Description of the task>
All pictures must be left out as you transcribe the lines from the first line of the data to the line containing "### Concepts", both included.

Dataset>
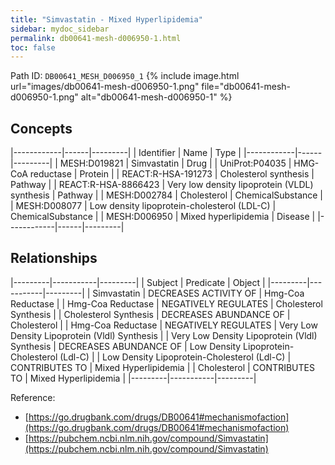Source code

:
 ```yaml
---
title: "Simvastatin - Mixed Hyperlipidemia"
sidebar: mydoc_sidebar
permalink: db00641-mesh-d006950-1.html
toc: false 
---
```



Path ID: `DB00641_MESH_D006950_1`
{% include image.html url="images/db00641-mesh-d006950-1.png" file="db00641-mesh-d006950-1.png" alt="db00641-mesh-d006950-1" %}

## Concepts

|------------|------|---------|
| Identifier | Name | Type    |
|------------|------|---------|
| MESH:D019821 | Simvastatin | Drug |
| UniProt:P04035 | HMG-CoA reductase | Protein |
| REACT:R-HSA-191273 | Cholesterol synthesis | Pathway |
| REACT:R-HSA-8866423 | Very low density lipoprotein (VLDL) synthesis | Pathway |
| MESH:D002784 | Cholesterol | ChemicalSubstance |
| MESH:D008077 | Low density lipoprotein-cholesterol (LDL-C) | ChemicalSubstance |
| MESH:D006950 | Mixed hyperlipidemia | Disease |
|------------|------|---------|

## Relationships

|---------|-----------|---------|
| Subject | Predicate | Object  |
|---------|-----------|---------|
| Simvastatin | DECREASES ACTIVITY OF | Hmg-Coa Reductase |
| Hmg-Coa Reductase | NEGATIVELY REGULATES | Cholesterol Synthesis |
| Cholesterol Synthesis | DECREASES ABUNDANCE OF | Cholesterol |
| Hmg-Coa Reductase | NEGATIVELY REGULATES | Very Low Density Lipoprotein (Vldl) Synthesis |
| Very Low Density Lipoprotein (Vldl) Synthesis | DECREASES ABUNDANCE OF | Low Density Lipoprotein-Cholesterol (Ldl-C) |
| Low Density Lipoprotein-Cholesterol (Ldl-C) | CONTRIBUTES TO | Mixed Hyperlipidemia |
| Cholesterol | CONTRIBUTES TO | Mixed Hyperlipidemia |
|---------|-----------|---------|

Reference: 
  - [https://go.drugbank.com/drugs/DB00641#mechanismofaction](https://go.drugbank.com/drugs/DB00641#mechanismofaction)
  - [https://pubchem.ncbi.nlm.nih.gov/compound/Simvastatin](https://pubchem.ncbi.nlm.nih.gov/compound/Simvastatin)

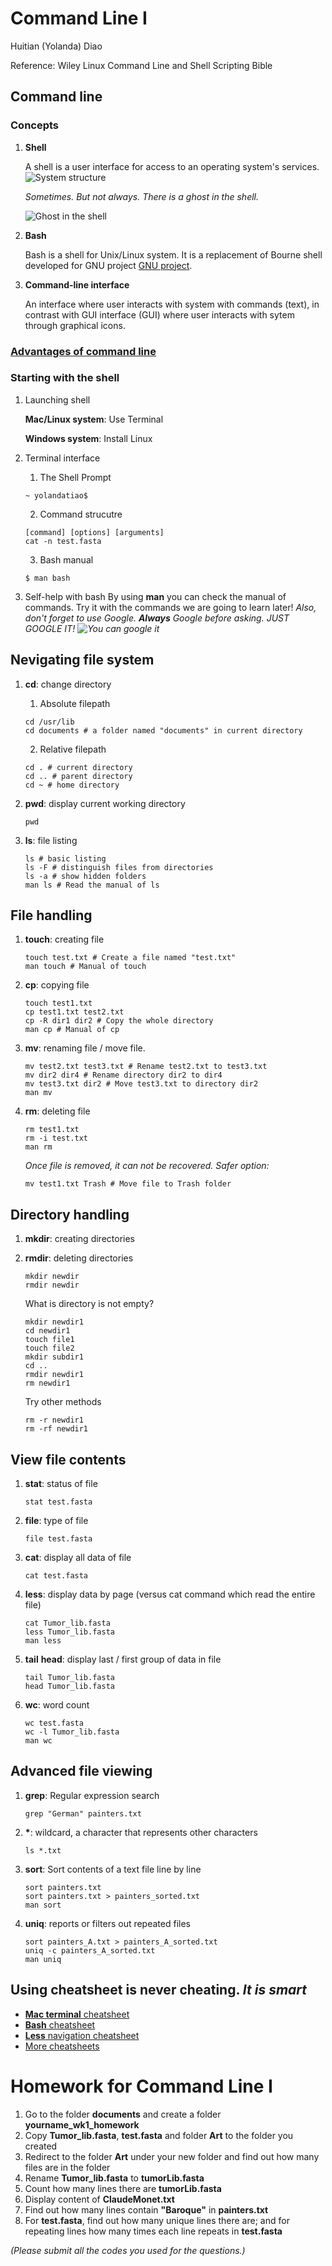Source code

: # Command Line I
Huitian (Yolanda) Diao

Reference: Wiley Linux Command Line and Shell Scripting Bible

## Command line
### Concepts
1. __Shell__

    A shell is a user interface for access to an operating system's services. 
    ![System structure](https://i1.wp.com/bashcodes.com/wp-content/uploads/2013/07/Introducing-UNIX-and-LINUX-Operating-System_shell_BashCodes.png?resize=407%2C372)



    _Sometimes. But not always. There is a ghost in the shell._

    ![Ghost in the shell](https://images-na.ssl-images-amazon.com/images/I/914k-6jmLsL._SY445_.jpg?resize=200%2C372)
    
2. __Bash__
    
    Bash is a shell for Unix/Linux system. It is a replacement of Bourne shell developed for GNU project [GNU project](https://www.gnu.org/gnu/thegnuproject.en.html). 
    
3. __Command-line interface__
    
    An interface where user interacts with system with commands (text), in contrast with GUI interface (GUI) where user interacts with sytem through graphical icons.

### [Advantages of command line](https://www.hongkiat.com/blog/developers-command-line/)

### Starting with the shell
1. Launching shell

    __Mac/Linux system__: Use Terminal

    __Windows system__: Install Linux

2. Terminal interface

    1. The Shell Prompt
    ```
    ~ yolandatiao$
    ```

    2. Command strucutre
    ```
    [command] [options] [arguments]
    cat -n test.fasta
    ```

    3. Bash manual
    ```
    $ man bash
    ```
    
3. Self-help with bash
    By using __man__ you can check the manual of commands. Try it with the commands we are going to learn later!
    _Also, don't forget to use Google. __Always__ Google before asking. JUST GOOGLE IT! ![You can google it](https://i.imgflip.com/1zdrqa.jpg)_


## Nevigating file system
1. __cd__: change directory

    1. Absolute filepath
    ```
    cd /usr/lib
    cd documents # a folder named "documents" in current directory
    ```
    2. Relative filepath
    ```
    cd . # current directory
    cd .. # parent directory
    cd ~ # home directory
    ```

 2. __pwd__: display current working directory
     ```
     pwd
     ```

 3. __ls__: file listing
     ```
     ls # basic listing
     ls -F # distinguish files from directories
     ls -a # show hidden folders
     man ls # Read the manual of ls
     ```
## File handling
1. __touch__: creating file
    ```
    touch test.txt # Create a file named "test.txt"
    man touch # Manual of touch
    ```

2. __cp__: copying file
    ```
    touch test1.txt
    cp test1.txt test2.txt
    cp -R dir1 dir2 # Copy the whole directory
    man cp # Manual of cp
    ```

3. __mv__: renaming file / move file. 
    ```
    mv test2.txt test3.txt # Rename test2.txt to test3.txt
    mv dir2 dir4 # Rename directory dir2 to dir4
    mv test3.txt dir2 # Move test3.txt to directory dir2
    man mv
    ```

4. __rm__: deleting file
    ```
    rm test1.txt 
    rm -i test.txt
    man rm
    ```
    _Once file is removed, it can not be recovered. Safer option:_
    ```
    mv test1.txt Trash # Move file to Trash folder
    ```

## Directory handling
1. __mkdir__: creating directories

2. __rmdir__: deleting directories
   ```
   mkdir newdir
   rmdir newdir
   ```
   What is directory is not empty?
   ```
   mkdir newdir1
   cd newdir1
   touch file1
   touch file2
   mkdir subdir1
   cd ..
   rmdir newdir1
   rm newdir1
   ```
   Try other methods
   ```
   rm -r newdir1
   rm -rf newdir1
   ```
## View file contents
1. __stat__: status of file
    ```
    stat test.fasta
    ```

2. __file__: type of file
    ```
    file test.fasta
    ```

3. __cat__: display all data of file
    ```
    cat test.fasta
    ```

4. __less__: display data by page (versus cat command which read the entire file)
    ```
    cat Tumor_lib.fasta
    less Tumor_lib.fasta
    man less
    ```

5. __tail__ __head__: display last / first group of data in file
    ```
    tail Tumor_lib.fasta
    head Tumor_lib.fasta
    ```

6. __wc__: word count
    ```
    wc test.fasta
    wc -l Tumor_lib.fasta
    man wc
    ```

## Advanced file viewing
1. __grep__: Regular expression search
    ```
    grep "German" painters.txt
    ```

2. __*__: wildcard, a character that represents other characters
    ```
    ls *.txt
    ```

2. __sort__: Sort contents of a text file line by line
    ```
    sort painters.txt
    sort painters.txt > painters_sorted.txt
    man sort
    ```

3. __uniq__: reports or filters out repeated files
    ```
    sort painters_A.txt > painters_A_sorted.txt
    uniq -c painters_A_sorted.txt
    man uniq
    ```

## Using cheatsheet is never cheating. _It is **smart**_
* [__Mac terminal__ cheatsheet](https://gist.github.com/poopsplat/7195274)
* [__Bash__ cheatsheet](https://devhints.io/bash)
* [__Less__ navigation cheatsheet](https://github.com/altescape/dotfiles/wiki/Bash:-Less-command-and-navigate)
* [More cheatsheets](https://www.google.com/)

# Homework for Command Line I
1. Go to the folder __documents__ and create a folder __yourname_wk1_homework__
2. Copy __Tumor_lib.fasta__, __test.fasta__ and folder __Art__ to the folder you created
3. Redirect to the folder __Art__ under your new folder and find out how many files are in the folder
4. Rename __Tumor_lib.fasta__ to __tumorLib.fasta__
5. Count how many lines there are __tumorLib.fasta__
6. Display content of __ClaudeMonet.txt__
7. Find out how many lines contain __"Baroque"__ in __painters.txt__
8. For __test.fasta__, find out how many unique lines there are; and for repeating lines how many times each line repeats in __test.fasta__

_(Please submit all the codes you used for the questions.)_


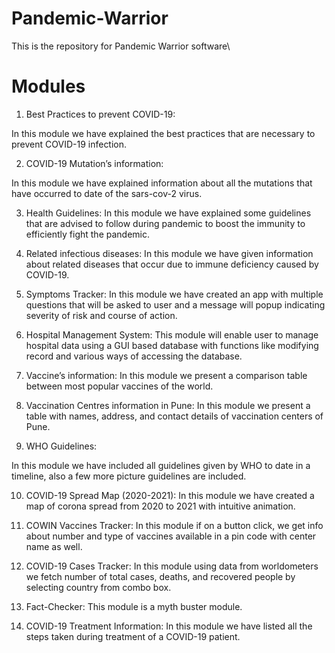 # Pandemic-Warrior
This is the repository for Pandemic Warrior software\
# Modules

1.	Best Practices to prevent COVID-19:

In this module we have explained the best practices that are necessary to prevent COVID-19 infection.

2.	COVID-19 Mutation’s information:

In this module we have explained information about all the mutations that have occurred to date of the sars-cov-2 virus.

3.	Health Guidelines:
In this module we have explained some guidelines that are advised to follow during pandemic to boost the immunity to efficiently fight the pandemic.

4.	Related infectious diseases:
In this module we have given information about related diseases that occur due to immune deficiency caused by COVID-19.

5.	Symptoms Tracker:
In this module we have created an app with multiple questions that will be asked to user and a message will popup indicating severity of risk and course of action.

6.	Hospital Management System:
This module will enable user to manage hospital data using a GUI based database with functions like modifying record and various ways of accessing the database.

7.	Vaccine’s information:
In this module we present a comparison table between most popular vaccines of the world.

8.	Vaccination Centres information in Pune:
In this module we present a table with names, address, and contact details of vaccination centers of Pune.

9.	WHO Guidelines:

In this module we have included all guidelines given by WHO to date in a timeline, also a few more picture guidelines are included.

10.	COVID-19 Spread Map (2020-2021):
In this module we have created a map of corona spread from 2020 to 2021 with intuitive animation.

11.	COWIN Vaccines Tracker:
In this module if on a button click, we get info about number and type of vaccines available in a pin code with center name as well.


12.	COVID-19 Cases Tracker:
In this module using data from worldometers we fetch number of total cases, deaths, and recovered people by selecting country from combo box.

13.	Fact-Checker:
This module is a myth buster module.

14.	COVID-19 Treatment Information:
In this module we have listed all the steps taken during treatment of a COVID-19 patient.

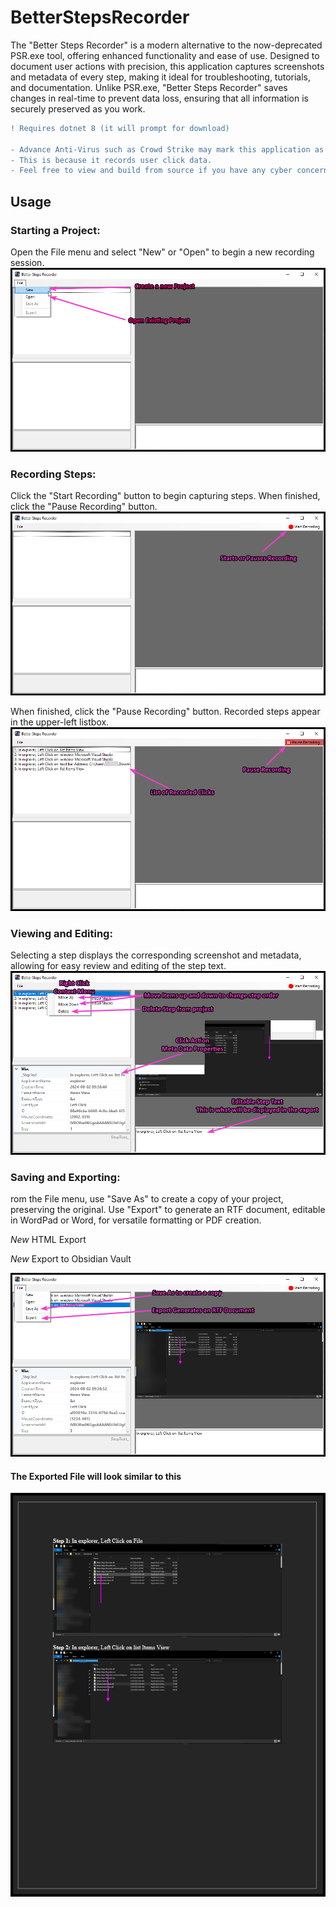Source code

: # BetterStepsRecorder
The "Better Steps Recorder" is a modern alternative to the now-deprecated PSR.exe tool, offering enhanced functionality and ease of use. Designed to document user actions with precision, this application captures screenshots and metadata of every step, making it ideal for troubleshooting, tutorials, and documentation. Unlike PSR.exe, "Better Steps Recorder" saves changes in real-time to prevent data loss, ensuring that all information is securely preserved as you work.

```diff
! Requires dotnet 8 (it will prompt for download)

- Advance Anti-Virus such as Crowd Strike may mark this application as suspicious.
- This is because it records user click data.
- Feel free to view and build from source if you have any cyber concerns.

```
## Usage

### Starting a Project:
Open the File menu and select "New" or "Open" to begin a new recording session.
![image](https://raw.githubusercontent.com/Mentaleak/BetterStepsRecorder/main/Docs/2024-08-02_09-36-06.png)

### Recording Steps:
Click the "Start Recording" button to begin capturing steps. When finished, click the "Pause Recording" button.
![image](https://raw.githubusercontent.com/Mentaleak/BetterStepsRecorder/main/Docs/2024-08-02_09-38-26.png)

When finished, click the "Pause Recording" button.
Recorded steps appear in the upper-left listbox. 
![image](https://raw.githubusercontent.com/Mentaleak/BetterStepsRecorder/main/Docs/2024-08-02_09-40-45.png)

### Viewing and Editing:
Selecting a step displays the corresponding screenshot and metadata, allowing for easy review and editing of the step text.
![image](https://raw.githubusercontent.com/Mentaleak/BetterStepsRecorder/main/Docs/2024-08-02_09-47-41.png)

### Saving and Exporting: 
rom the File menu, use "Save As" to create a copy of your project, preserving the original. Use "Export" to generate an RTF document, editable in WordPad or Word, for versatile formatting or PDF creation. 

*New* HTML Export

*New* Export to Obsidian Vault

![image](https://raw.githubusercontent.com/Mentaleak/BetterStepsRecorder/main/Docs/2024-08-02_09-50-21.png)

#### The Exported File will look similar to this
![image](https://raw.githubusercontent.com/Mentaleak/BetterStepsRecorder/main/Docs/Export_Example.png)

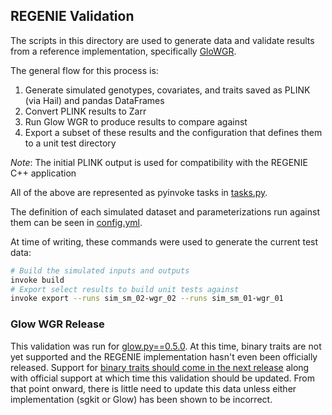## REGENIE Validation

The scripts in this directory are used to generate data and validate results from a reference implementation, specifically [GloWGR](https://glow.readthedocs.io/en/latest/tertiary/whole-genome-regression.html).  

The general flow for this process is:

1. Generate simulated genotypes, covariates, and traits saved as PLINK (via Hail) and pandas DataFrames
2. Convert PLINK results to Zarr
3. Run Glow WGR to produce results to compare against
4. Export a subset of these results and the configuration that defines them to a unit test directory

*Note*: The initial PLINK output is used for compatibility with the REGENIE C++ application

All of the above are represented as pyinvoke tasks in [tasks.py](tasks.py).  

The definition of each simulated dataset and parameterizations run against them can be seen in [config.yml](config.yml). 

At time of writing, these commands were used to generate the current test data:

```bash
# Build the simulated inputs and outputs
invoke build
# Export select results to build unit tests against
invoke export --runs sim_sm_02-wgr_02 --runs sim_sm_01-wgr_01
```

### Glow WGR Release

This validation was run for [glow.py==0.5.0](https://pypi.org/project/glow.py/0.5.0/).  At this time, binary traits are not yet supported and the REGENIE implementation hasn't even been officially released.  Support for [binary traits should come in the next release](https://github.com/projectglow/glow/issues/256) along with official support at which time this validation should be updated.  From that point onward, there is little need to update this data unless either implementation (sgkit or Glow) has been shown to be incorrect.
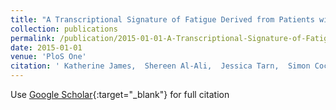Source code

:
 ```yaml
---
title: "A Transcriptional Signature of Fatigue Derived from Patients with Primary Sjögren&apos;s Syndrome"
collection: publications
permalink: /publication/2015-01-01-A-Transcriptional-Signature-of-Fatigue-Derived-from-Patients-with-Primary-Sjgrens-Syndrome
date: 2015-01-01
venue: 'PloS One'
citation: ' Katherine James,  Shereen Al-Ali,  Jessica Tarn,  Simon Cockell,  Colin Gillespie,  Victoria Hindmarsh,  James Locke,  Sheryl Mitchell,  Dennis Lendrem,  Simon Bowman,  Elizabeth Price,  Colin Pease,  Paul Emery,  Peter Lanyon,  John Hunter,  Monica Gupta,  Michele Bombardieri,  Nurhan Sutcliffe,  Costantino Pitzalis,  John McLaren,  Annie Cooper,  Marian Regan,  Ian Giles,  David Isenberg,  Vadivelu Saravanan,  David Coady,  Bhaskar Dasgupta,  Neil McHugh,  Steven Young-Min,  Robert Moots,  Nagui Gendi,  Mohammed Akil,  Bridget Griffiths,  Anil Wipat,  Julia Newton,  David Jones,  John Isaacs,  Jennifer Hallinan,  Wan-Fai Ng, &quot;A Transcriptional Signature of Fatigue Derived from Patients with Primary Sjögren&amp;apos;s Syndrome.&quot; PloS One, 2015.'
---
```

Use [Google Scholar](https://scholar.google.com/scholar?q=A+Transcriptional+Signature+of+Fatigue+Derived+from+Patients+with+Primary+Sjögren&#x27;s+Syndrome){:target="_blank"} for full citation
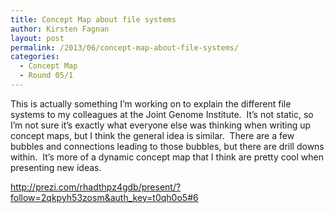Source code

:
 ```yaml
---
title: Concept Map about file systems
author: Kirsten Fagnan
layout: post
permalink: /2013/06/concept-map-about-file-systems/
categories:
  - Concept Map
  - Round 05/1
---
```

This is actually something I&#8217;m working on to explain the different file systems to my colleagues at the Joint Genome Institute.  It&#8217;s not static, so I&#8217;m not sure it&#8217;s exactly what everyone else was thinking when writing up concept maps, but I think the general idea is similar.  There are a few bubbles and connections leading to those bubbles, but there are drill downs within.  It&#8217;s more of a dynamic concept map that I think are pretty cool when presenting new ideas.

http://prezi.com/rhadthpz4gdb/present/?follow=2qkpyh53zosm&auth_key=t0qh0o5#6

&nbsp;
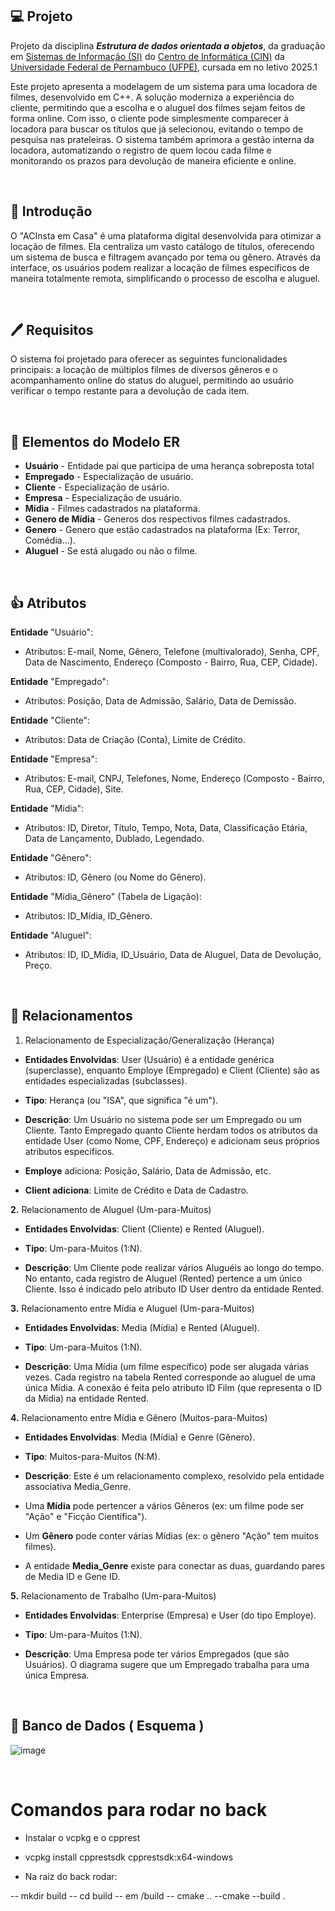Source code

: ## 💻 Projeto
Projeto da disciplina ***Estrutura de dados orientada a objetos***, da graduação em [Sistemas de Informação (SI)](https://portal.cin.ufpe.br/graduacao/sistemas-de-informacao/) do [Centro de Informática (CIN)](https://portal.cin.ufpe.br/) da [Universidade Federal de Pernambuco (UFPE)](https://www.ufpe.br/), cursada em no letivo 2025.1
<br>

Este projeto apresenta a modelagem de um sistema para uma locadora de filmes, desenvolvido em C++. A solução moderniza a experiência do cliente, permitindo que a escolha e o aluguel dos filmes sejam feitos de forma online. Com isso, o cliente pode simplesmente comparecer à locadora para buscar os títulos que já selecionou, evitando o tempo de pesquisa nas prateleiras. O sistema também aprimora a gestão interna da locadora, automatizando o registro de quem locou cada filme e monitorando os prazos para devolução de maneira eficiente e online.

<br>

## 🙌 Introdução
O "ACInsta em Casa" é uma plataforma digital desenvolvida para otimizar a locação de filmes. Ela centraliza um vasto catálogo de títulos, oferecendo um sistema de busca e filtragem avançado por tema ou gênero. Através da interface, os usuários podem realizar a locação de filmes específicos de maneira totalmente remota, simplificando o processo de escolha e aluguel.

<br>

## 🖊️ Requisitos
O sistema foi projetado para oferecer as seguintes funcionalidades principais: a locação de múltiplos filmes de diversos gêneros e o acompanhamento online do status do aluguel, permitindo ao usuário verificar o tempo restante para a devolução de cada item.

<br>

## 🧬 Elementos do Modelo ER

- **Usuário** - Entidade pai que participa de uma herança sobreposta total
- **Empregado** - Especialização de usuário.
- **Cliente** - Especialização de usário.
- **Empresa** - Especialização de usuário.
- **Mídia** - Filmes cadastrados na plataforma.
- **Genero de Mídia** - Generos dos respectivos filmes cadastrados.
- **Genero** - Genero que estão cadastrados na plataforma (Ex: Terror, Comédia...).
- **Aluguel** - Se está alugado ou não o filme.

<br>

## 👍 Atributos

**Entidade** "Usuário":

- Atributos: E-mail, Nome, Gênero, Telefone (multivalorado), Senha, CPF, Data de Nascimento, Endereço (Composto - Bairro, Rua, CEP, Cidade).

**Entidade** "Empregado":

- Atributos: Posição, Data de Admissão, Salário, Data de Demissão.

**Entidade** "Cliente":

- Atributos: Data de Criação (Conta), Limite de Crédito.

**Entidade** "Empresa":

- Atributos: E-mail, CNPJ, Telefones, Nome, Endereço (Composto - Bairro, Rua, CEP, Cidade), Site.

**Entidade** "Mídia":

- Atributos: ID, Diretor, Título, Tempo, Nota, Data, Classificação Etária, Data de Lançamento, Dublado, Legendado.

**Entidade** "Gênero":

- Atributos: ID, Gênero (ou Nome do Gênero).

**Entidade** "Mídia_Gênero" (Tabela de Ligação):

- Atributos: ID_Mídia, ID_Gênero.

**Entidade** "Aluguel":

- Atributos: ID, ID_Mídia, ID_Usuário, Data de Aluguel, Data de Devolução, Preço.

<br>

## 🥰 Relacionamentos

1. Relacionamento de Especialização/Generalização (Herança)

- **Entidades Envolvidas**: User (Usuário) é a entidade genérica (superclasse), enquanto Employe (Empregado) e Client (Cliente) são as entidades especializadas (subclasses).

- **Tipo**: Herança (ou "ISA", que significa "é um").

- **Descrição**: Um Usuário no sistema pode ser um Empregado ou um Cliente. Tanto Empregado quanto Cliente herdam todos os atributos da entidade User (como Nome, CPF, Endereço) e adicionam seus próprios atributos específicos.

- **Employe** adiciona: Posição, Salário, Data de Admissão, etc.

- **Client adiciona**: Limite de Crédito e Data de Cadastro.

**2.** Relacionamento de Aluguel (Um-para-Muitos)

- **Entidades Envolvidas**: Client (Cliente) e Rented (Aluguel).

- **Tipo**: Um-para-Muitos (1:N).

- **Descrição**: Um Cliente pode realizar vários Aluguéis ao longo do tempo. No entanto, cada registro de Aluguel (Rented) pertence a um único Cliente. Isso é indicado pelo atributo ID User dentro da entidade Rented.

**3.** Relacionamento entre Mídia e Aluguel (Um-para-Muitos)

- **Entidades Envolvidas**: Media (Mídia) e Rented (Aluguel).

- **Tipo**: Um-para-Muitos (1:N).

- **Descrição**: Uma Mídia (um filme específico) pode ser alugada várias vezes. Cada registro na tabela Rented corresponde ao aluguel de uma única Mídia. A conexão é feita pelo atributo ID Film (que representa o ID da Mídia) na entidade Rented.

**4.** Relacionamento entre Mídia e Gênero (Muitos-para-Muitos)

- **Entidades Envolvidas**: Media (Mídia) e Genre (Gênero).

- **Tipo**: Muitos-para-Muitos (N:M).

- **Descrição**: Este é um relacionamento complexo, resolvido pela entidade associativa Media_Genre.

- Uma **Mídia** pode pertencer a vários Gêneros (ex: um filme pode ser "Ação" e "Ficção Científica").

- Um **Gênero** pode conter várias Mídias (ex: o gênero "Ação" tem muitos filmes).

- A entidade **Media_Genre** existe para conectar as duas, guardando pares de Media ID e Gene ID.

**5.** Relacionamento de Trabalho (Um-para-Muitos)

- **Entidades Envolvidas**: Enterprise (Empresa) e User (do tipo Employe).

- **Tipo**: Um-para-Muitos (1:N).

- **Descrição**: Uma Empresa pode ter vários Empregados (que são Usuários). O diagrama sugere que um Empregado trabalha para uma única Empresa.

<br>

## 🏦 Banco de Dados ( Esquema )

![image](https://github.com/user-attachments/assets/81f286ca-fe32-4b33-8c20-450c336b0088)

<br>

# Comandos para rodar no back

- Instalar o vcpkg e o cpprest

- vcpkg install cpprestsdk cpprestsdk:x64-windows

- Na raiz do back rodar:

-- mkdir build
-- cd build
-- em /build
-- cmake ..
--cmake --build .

Your solution>
Source code

:
 ```yaml
---
title: "Simvastatin - Mixed Hyperlipidemia"
sidebar: mydoc_sidebar
permalink: db00641-mesh-d006950-1.html
toc: false 
---
```



Path ID: `DB00641_MESH_D006950_1`
{% include image.html url="images/db00641-mesh-d006950-1.png" file="db00641-mesh-d006950-1.png" alt="db00641-mesh-d006950-1" %}

## Concepts

|------------|------|---------|
| Identifier | Name | Type    |
|------------|------|---------|
| MESH:D019821 | Simvastatin | Drug |
| UniProt:P04035 | HMG-CoA reductase | Protein |
| REACT:R-HSA-191273 | Cholesterol synthesis | Pathway |
| REACT:R-HSA-8866423 | Very low density lipoprotein (VLDL) synthesis | Pathway |
| MESH:D002784 | Cholesterol | ChemicalSubstance |
| MESH:D008077 | Low density lipoprotein-cholesterol (LDL-C) | ChemicalSubstance |
| MESH:D006950 | Mixed hyperlipidemia | Disease |
|------------|------|---------|

## Relationships

|---------|-----------|---------|
| Subject | Predicate | Object  |
|---------|-----------|---------|
| Simvastatin | DECREASES ACTIVITY OF | Hmg-Coa Reductase |
| Hmg-Coa Reductase | NEGATIVELY REGULATES | Cholesterol Synthesis |
| Cholesterol Synthesis | DECREASES ABUNDANCE OF | Cholesterol |
| Hmg-Coa Reductase | NEGATIVELY REGULATES | Very Low Density Lipoprotein (Vldl) Synthesis |
| Very Low Density Lipoprotein (Vldl) Synthesis | DECREASES ABUNDANCE OF | Low Density Lipoprotein-Cholesterol (Ldl-C) |
| Low Density Lipoprotein-Cholesterol (Ldl-C) | CONTRIBUTES TO | Mixed Hyperlipidemia |
| Cholesterol | CONTRIBUTES TO | Mixed Hyperlipidemia |
|---------|-----------|---------|

Reference: 
  - [https://go.drugbank.com/drugs/DB00641#mechanismofaction](https://go.drugbank.com/drugs/DB00641#mechanismofaction)
  - [https://pubchem.ncbi.nlm.nih.gov/compound/Simvastatin](https://pubchem.ncbi.nlm.nih.gov/compound/Simvastatin)

Source code

: # Command Line I
Huitian (Yolanda) Diao

Reference: Wiley Linux Command Line and Shell Scripting Bible

## Command line
### Concepts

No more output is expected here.